The other day, I said to Timmy, “I want you to get all your Play-Doh off the table.” He reluctantly but obediently walked toward the mess, so I left the room. I came back later to find his Play-Doh off the table, all right. It lay scattered on the floor next to where he had been sitting.
Not too long before that, I set out to deep clean my sons’ room. In the process, I discovered many things that didn’t belong to my older son, Kenny, stuffed into Kenny’s shelves, drawers and bins. It turned out that, when told to clean his room, Kenny had taken the things his sisters had left there and, instead of returning them to his sisters, simply shoved them out of sight.
Did my sons obey me? No. Sure, they complied with the letter of the law, but they completely disregarded its spirit. They chose obedience in name only over true obedience.

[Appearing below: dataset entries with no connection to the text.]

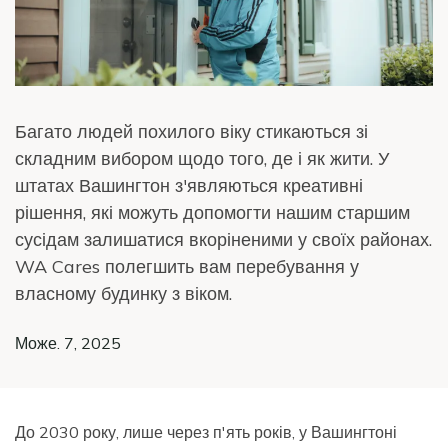
Багато людей похилого віку стикаються зі
складним вибором щодо того, де і як жити. У
штатах Вашингтон з'являються креативні
рішення, які можуть допомогти нашим старшим
сусідам залишатися вкоріненими у своїх районах.
WA Cares полегшить вам перебування у
власному будинку з віком.
Може. 7, 2025
До 2030 року, лише через п'ять років, у Вашингтоні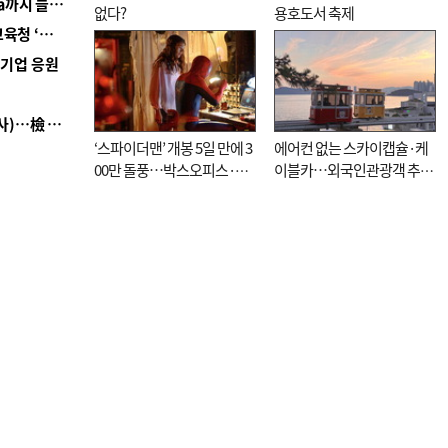
■ 경남 농정 비전 ‘잘 사는 농촌’…스마트팜 1000㏊까지 늘린다
없다?
용호도서 축제
■ 교육혁신선도지 공모 코앞인데…구·군 난색에 교육청 ‘쩔쩔’
역기업 응원
■ 검사 신분 버리고 직급하향(10년 이하 저연차 검사)…檢 중수청행 기피
‘스파이더맨’ 개봉 5일 만에 3
에어컨 없는 스카이캡슐·케
00만 돌풍…박스오피스·예
이블카…외국인관광객 추억
매율 동시 1위
대신 고역 될라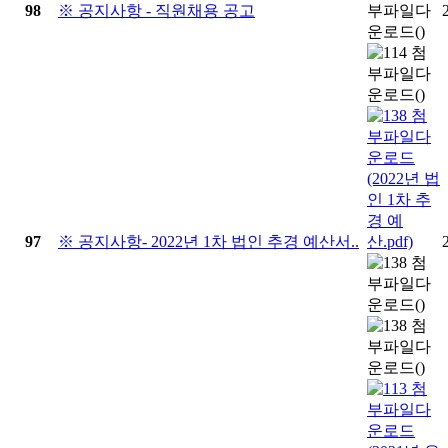
98
※ 공지사항 - 직원채용 공고
97
※ 공지사항- 2022년 1차 법인 추경 예산서..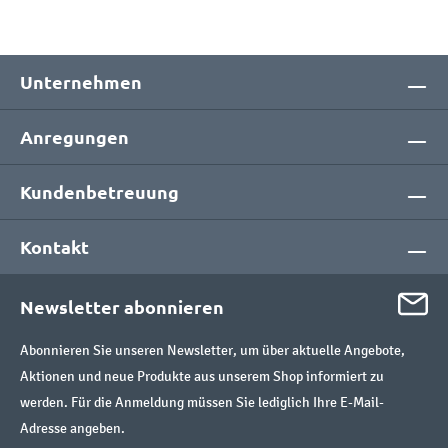
Unternehmen
Anregungen
Kundenbetreuung
Kontakt
Newsletter abonnieren
Abonnieren Sie unseren Newsletter, um über aktuelle Angebote,
Aktionen und neue Produkte aus unserem Shop informiert zu
werden. Für die Anmeldung müssen Sie lediglich Ihre E-Mail-
Adresse angeben.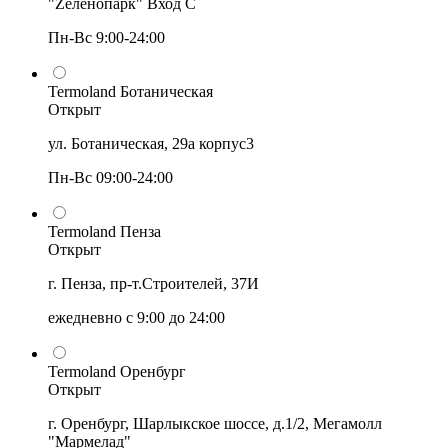
"Zеленопарк" Вход С
Пн-Вс 9:00-24:00
Termoland Ботаническая
Открыт
ул. Ботаническая, 29а корпус3
Пн-Вс 09:00-24:00
Termoland Пенза
Открыт
г. Пенза, пр-т.Строителей, 37И
ежедневно с 9:00 до 24:00
Termoland Оренбург
Открыт
г. Оренбург, Шарлыкское шоссе, д.1/2, Мегамолл
"Мармелад"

Good thing we moms never do that, right?
Okay, so we do. All the doggone time.
We fix lunch for our children, but then we slap it down in front of them, fed up with doing menial jobs. We get up in the middle of the night to tend a sick child and resent him or her for interrupting our sleep. We agree to take our kids to the library, grumbling inwardly that nobody seems to care how we wanted to spend the afternoon.
In any of these three cases, did we do what God wanted us to? No. At least, not fully. Because God doesn’t just ask us to drive the car, fix the meals or tend the sick. He asks us to do it with a willing, grateful spirit.
Ouch.
There have been several times this past week where I indeed served my children and did the things God wanted me to do, yet still failed to fully obey, because I didn’t have the attitude He wanted me to have.